The provided document (K062878) does not describe a study proving the device meets specific acceptance criteria in the way a clinical performance study for an AI-powered CADe or CADx device would. This 510(k) pertains to a Picture Archiving Communications System (PACS) software called EZPACS®, which is a medical image management system, not an AI diagnostic or assistive tool.

Therefore, many of the requested elements (like sample size for test set, number of experts for ground truth, MRMC study effect size, standalone performance, training set details) are not applicable to this type of device and submission.

The submission focuses on establishing substantial equivalence to predicate devices. This means demonstrating that the new device has the same intended use, features, safety, and effectiveness as already legally marketed devices.

Here's how to address the questions based on the provided information:

1. Table of Acceptance Criteria and Reported Device Performance

For a PACS system like EZPACS®, the "acceptance criteria" are primarily related to its functional equivalence and conformity to standards, rather than diagnostic performance metrics. The "performance" is its ability to perform the stated functions.

Note: The "study" that proves the device meets "acceptance criteria" in this context is the substantiation of substantial equivalence through comparison of features and intended use with the identified predicate devices (IMPAX by Agfa and DirectView by Kodak). No quantitative performance metrics are provided because it's not an AI diagnostic device.

2. Sample size used for the test set and the data provenance

• Not Applicable. This submission is for a PACS software system, not a diagnostic AI algorithm that requires a test set of medical images for performance evaluation. The "test" is a feature-by-feature comparison against predicate devices.

3. Number of experts used to establish the ground truth for the test set and the qualifications of those experts

• Not Applicable. There is no "test set" of medical images for diagnostic performance evaluation for this type of device.

4. Adjudication method for the test set

• Not Applicable. No test set requiring expert adjudication.

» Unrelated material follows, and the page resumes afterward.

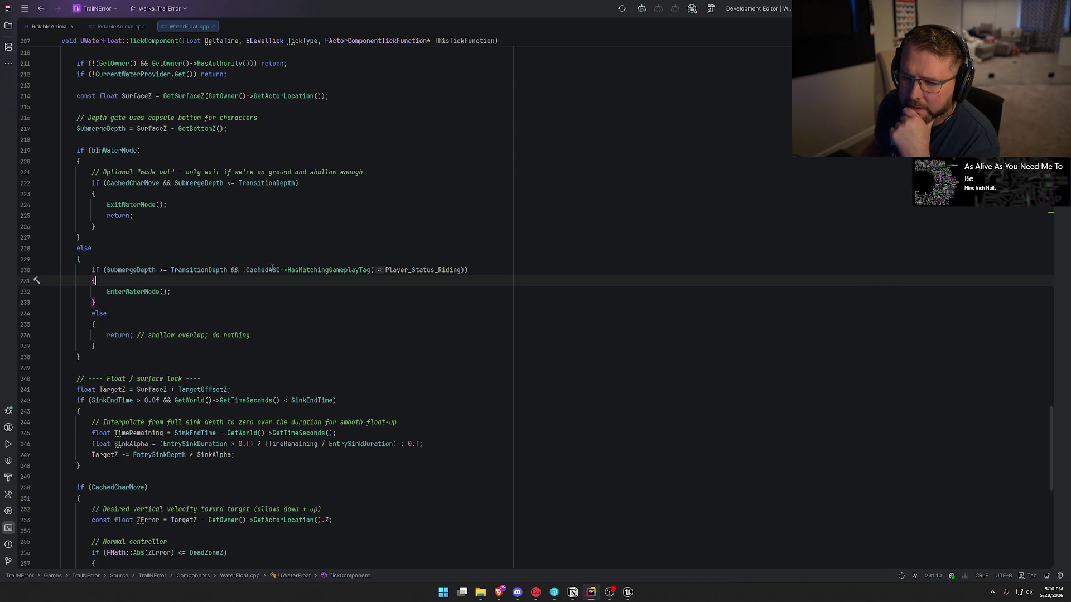
{"action": "left_click", "coordinate": [124, 292]}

5. If a multi-reader multi-case (MRMC) comparative effectiveness study was done, If so, what was the effect size of how much human readers improve with AI vs without AI assistance

• No. This is not an AI diagnostic or assistive device. An MRMC study is not relevant to demonstrating substantial equivalence for a PACS system.

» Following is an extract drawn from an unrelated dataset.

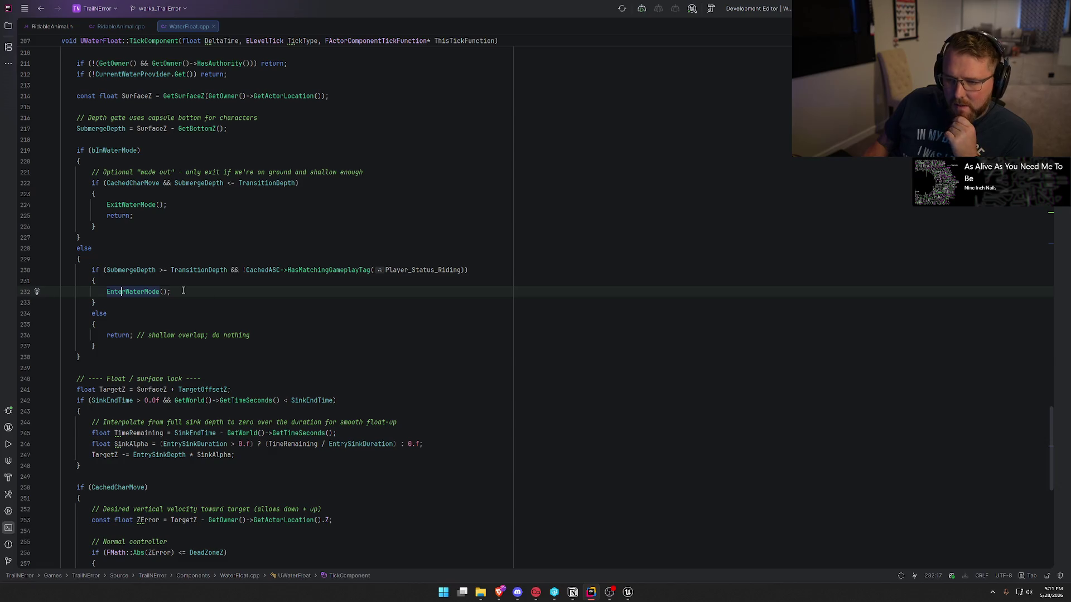
{"action": "left_click", "coordinate": [139, 292], "text": "ctrl"}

6. If a standalone (i.e., algorithm only without human-in-the-loop performance) was done

• Not Applicable. This device is a PACS system, primarily for image management and display, not a standalone diagnostic algorithm.

7. The type of ground truth used (expert consensus, pathology, outcomes data, etc.)

• Not Applicable. For this submission, the "ground truth" is effectively the functionality and regulatory status of the predicate devices. The claim is that EZPACS® performs the same functions as those already approved devices.

8. The sample size for the training set

• Not Applicable. As this is a PACS software system, there is no "training set" in the context of machine learning or AI.

9. How the ground truth for the training set was established

• Not Applicable. No training set is involved for this type of device.

Summary of the "Study" and "Proof":

The "study" in this context is a feature-by-feature comparison and analysis for substantial equivalence against legally marketed predicate devices. The "proof" is the detailed comparison table provided in the submission (see "Substantial Equivalence" section in the document) which demonstrates that EZPACS® shares the same core functionalities, hardware requirements, and intended use as the predicate devices. The conclusion reached by the FDA (as stated in the letter) is that based on this comparison, the device is substantially equivalent, and therefore, its safety and effectiveness are established.